What you have to do
Find every line below with the string "CONTACT" and pick it out.

The input
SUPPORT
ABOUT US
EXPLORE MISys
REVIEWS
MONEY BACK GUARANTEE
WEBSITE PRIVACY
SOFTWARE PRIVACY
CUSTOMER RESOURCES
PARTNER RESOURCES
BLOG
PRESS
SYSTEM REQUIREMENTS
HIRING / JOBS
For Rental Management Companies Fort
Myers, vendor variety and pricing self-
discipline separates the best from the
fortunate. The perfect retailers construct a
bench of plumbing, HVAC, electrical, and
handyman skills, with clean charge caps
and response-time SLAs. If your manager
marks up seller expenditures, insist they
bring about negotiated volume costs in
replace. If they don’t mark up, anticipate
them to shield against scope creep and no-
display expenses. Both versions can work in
---
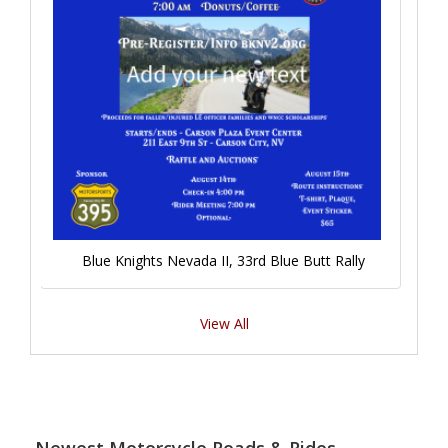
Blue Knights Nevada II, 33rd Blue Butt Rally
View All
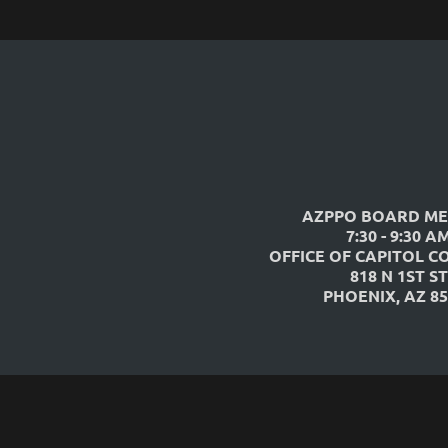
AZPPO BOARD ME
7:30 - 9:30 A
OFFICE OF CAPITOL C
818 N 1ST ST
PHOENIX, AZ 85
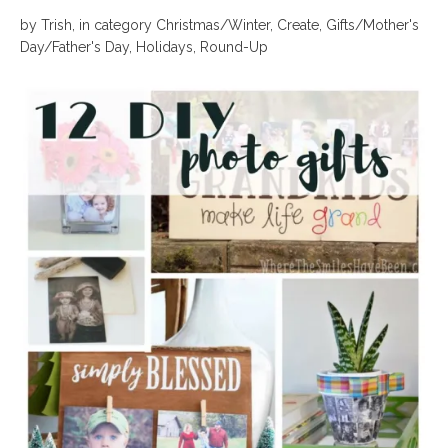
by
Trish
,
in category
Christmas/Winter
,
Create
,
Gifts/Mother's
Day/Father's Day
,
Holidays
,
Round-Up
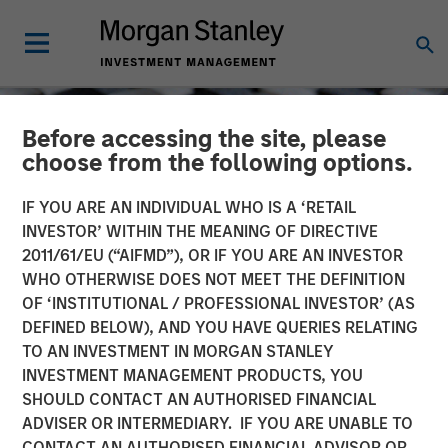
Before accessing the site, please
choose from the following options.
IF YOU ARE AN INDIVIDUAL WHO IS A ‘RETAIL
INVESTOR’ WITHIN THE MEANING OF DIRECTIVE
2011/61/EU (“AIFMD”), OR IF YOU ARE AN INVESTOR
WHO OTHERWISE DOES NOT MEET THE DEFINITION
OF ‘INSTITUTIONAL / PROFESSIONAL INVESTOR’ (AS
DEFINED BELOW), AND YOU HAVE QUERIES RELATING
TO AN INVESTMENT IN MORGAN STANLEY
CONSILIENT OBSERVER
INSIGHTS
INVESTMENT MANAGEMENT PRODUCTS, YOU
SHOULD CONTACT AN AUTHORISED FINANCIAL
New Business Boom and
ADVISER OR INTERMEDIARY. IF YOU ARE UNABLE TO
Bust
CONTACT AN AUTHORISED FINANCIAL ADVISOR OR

The completed task
SHOULD CONTACT AN AUTHORISED FINANCIAL
CONTACT AN AUTHORISED FINANCIAL ADVISOR OR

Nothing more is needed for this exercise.